# Chapter 4: Structural Equation Models

### Specification of a SEM

In conventional structural equation modelling – and in standard SEM software – all the variables in the structural model are treated as continuous and normally distributed, and all models for response variables are specified as linear regression models. (The only exception to these assumptions is that any observed variables which are used only as explanatory variables, such as age and gender of a respondent, can be of any type, just like in standard regression modelling.) In principle this is not essential, as the structure and ideas of SEMs can be generalized, for example to cases where some of the variables in the model are treated as categorical. Doing so would involve replacing assumptions of normal distributions and linear models with other assumptions where necessary. Some examples of doing so are discussed in Chapter 5 of this module. In practice, however, the use of such models is constrained by what can be conveniently implemented with current computer software. This is more limited for more general models than it is for the linear SEMs for continuous variables which are the topic of this chapter.
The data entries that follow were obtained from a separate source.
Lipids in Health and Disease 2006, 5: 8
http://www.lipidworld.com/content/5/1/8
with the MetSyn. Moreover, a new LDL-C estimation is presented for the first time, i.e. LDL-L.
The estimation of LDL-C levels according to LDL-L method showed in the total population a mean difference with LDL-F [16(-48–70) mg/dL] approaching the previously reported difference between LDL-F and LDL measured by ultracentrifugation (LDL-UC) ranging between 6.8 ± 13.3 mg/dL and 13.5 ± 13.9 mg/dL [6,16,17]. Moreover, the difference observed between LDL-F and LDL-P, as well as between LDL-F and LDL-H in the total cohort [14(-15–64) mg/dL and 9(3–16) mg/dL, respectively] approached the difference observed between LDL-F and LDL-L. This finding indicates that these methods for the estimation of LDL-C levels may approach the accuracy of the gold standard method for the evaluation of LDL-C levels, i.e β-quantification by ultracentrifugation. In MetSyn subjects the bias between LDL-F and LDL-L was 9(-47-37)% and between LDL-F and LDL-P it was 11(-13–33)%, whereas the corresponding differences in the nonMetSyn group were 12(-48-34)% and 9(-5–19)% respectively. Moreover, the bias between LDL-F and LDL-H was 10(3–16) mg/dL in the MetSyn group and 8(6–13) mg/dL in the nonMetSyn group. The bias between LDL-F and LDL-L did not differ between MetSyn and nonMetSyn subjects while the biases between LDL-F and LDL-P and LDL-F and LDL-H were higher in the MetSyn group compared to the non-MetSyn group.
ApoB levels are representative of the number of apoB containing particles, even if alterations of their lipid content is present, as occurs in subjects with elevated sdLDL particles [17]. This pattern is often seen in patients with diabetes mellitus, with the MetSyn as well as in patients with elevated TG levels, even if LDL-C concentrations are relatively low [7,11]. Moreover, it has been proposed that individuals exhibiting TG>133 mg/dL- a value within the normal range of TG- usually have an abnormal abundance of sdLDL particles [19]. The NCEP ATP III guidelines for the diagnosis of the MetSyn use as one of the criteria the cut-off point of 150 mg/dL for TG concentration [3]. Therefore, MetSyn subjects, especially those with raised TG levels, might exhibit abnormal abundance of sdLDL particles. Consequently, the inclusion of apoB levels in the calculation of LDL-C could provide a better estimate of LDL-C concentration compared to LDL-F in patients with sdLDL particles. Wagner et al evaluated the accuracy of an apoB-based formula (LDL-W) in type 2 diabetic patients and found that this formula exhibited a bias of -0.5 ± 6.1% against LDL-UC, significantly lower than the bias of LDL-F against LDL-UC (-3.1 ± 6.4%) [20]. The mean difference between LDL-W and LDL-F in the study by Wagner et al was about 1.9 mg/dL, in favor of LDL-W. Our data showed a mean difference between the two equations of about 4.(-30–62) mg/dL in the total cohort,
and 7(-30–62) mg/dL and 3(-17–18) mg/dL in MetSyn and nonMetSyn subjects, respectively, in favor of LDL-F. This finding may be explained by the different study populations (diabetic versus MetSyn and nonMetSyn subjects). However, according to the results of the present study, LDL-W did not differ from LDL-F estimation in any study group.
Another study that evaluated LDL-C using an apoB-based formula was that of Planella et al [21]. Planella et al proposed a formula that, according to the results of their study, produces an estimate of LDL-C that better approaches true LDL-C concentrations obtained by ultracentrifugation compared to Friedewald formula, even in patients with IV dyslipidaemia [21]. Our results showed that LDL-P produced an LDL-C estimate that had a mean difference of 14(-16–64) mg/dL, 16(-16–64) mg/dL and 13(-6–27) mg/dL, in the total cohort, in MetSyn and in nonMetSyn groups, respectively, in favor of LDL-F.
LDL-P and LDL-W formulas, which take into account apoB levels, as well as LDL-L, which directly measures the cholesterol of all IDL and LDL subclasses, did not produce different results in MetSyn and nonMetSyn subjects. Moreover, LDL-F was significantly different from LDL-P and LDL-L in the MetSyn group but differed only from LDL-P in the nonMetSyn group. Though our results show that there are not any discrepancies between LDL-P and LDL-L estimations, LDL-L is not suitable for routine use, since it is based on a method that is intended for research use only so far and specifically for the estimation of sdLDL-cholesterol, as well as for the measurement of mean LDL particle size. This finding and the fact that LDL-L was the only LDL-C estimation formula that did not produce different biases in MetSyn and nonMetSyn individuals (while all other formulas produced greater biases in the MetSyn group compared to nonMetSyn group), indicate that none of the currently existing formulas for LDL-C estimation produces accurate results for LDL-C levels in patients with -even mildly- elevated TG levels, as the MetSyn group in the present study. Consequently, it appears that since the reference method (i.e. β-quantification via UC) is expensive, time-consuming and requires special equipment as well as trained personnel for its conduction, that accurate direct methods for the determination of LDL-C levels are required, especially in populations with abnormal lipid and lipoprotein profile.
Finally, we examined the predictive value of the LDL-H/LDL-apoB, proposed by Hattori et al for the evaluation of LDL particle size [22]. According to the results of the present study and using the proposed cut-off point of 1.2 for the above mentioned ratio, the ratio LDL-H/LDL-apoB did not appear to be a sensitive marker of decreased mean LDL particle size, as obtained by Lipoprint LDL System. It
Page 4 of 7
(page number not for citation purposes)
In a conventional linear SEM, all the measurement models are factor analysis models, so they are specified in the way that was described in Chapter 2. Distributions of exogenous latent variables are also specified as in factor analysis, as multivariate normal distributions. So the only new element which remains to be described here are regression models for endogenous variables. These are all specified as linear regression models.
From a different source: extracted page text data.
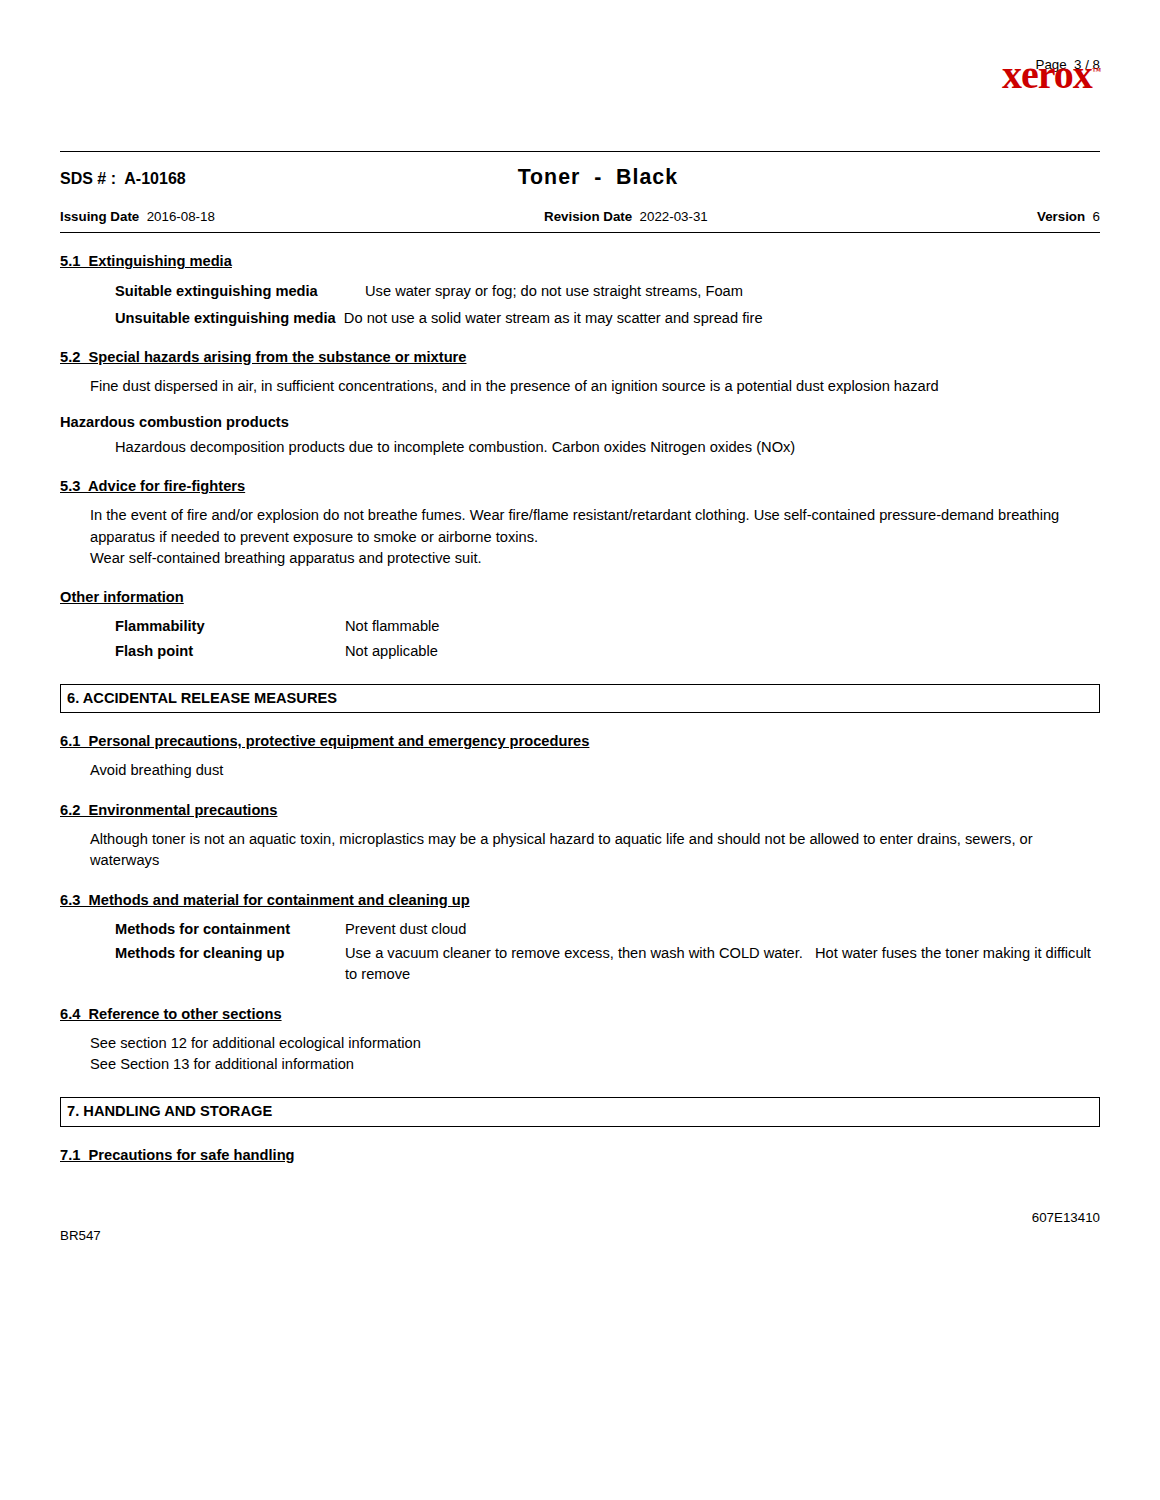xerox™
Page 3 / 8
SDS # : A-10168
Toner - Black
Issuing Date 2016-08-18
Revision Date 2022-03-31
Version 6
5.1 Extinguishing media
Suitable extinguishing media
Use water spray or fog; do not use straight streams, Foam
Unsuitable extinguishing media Do not use a solid water stream as it may scatter and spread fire
5.2 Special hazards arising from the substance or mixture
Fine dust dispersed in air, in sufficient concentrations, and in the presence of an ignition source is a potential dust explosion hazard
Hazardous combustion products
Hazardous decomposition products due to incomplete combustion. Carbon oxides Nitrogen oxides (NOx)
5.3 Advice for fire-fighters
In the event of fire and/or explosion do not breathe fumes. Wear fire/flame resistant/retardant clothing. Use self-contained pressure-demand breathing apparatus if needed to prevent exposure to smoke or airborne toxins.
Wear self-contained breathing apparatus and protective suit.
Other information
Flammability
Not flammable
Flash point
Not applicable
6. ACCIDENTAL RELEASE MEASURES
6.1 Personal precautions, protective equipment and emergency procedures
Avoid breathing dust
6.2 Environmental precautions
Although toner is not an aquatic toxin, microplastics may be a physical hazard to aquatic life and should not be allowed to enter drains, sewers, or waterways
6.3 Methods and material for containment and cleaning up
Methods for containment
Prevent dust cloud
Methods for cleaning up
Use a vacuum cleaner to remove excess, then wash with COLD water. Hot water fuses the toner making it difficult to remove
6.4 Reference to other sections
See section 12 for additional ecological information
See Section 13 for additional information
7. HANDLING AND STORAGE
7.1 Precautions for safe handling
607E13410
BR547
To illustrate this model specification in a specific situation, consider the example shown in Figure 4.1. Let *η*_{1} and *η*_{2} denote the factors *Effectiveness* and *Procedural Fairness* respectively, and *η*_{3}, *η*_{4}, and *η*_{5} *Obligation to Obey, Moral Alignment* and *Co-operation* respectively (often different Greek letters are used for exogenous and endogenous latent variables, but we do not do that here). The joint distribution of *η*_{1} and *η*_{2} is specified as a bivariate normal distribution, as in factor analysis. The models for the other latent factors are specified as:

*η*_{3} = *α*_{3} + *β*_{31}*η*_{1} + *β*_{32}*η*_{2} + *ζ*_{3,}

*η*_{4} = *α*_{4} + *β*_{41}*η*_{1} + *β*_{42}*η*_{2} + *ζ*_{4,} and

*η*_{5} = *α*_{5} + *β*_{51}*η*_{1} + *β*_{52}*η*_{2} + *β*_{53}*η*_{3} + *β*_{54}*η*_{4} + *ζ*_{4}.
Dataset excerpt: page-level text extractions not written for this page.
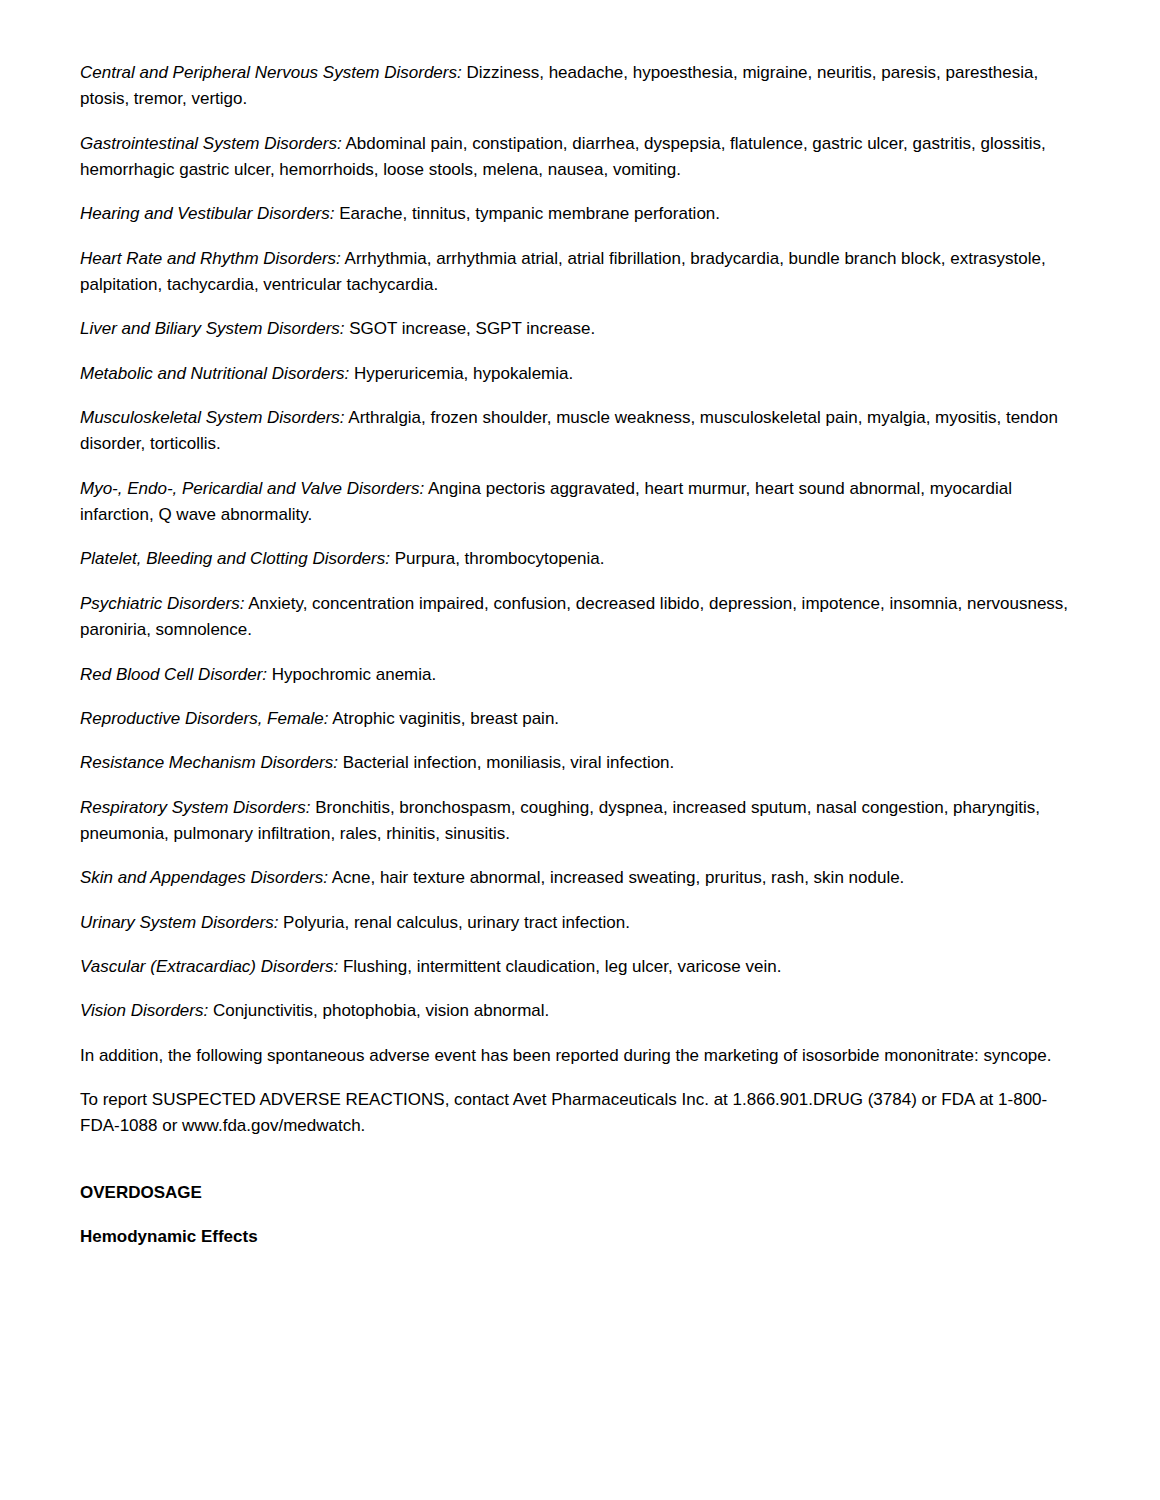Central and Peripheral Nervous System Disorders: Dizziness, headache, hypoesthesia, migraine, neuritis, paresis, paresthesia, ptosis, tremor, vertigo.
Gastrointestinal System Disorders: Abdominal pain, constipation, diarrhea, dyspepsia, flatulence, gastric ulcer, gastritis, glossitis, hemorrhagic gastric ulcer, hemorrhoids, loose stools, melena, nausea, vomiting.
Hearing and Vestibular Disorders: Earache, tinnitus, tympanic membrane perforation.
Heart Rate and Rhythm Disorders: Arrhythmia, arrhythmia atrial, atrial fibrillation, bradycardia, bundle branch block, extrasystole, palpitation, tachycardia, ventricular tachycardia.
Liver and Biliary System Disorders: SGOT increase, SGPT increase.
Metabolic and Nutritional Disorders: Hyperuricemia, hypokalemia.
Musculoskeletal System Disorders: Arthralgia, frozen shoulder, muscle weakness, musculoskeletal pain, myalgia, myositis, tendon disorder, torticollis.
Myo-, Endo-, Pericardial and Valve Disorders: Angina pectoris aggravated, heart murmur, heart sound abnormal, myocardial infarction, Q wave abnormality.
Platelet, Bleeding and Clotting Disorders: Purpura, thrombocytopenia.
Psychiatric Disorders: Anxiety, concentration impaired, confusion, decreased libido, depression, impotence, insomnia, nervousness, paroniria, somnolence.
Red Blood Cell Disorder: Hypochromic anemia.
Reproductive Disorders, Female: Atrophic vaginitis, breast pain.
Resistance Mechanism Disorders: Bacterial infection, moniliasis, viral infection.
Respiratory System Disorders: Bronchitis, bronchospasm, coughing, dyspnea, increased sputum, nasal congestion, pharyngitis, pneumonia, pulmonary infiltration, rales, rhinitis, sinusitis.
Skin and Appendages Disorders: Acne, hair texture abnormal, increased sweating, pruritus, rash, skin nodule.
Urinary System Disorders: Polyuria, renal calculus, urinary tract infection.
Vascular (Extracardiac) Disorders: Flushing, intermittent claudication, leg ulcer, varicose vein.
Vision Disorders: Conjunctivitis, photophobia, vision abnormal.
In addition, the following spontaneous adverse event has been reported during the marketing of isosorbide mononitrate: syncope.
To report SUSPECTED ADVERSE REACTIONS, contact Avet Pharmaceuticals Inc. at 1.866.901.DRUG (3784) or FDA at 1-800-FDA-1088 or www.fda.gov/medwatch.
OVERDOSAGE
Hemodynamic Effects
Here the *ζ*'s are normally distributed random residuals, each with mean 0 and variances var(*ζ*_{1}) = *ψ*_{1}, var(*ζ*_{2}) = *ψ*_{2} and var(*ζ*_{3}) = *ψ*_{3}. Each *ζ* is assumed to be uncorrelated with the explanatory variables in the model where it appears, and all the *ζ*'s are uncorrelated with all the measurement errors (ε's) in the measurement models for the *η*'s. The residuals for *η*_{3} and *η*_{4} are here assumed to be correlated, with covariance cov(*ζ*_{3},*ζ*_{4})= *ψ*_{34} (this corresponds to the two-headed arrow between Obey and ProcFair in Figure 4.1), but both are assumed to be uncorrelated with *ζ*_{5}.

These models for the endogenous *η*'s are linear regression models. Their parameters are the intercepts (*α*'s), residual variances and covariances (*ψ*'s), and regression coefficients (*β*'s). The regression coefficients are usually the parameters of main interest. They are interpreted in the same way as in standard linear regression modelling, as partial associations between explanatory variables and response variables. For example, here *β*_{51} can be interpreted as the expected change in Co-operation (in its units of measurement) that is associated with a one-unit increase in *effectiveness*, controlling for the other three latent factors. Note also that each *β* describes the strength of one regression path (one-headed arrow) in the path diagram for the model, and a value of 0 for a *β* would be indicated by omitting that path from the diagram.